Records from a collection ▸
"""
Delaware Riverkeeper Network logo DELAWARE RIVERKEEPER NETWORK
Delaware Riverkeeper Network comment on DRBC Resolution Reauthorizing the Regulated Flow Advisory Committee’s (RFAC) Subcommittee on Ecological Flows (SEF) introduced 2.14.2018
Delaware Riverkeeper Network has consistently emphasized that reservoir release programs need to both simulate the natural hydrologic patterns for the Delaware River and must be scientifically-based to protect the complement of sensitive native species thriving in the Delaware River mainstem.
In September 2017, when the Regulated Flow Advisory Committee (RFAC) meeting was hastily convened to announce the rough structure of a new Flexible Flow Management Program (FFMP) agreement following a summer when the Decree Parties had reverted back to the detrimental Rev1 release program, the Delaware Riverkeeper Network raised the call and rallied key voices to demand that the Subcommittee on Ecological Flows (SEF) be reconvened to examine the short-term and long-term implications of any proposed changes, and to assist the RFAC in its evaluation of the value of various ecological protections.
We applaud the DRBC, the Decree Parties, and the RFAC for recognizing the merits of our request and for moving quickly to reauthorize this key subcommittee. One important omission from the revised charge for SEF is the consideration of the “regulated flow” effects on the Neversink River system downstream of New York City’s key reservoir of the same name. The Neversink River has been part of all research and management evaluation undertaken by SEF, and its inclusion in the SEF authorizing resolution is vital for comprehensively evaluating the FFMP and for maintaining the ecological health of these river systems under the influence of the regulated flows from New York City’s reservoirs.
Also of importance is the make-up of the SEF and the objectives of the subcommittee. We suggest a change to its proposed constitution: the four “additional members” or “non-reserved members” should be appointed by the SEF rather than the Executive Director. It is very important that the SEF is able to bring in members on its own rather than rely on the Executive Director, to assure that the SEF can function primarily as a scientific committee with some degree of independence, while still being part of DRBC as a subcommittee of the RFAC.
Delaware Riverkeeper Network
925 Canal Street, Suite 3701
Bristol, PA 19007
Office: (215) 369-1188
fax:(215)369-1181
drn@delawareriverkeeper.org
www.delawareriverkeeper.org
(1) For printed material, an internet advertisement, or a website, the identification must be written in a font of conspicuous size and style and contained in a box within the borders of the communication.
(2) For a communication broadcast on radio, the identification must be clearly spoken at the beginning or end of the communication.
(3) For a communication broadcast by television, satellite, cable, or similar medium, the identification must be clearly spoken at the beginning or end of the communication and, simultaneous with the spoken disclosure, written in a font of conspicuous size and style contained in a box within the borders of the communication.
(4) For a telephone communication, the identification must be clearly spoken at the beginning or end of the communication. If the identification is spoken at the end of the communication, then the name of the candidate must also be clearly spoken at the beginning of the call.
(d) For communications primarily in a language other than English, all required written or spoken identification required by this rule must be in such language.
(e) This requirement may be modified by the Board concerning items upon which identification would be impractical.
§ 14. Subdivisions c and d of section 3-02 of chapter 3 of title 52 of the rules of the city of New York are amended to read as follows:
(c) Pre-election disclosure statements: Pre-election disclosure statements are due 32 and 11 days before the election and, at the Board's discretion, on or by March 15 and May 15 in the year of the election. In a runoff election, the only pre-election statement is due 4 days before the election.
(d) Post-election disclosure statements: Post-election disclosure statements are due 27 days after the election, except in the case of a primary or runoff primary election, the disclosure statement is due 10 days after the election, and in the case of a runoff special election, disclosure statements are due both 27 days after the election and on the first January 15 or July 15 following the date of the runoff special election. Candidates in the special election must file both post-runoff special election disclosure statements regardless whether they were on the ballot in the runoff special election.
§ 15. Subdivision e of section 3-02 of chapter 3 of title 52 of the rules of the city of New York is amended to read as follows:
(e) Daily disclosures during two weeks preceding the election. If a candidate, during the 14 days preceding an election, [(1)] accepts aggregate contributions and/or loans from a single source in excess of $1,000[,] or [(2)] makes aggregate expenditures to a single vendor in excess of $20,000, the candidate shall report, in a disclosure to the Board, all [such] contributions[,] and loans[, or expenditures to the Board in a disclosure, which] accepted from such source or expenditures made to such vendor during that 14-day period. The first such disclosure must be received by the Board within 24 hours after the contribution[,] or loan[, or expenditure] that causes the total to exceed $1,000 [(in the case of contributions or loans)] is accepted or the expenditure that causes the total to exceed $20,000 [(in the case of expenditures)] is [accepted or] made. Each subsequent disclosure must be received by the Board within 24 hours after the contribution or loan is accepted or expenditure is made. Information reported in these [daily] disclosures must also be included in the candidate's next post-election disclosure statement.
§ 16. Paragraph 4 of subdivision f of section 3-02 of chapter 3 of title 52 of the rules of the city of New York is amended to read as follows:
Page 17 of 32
"""
DIRECTIONS FOR THIS TASK ▸
In the data above, how many lines hold the word "delawareriverkeeper"? Give only the number.

COMPLETED TASK ▸
2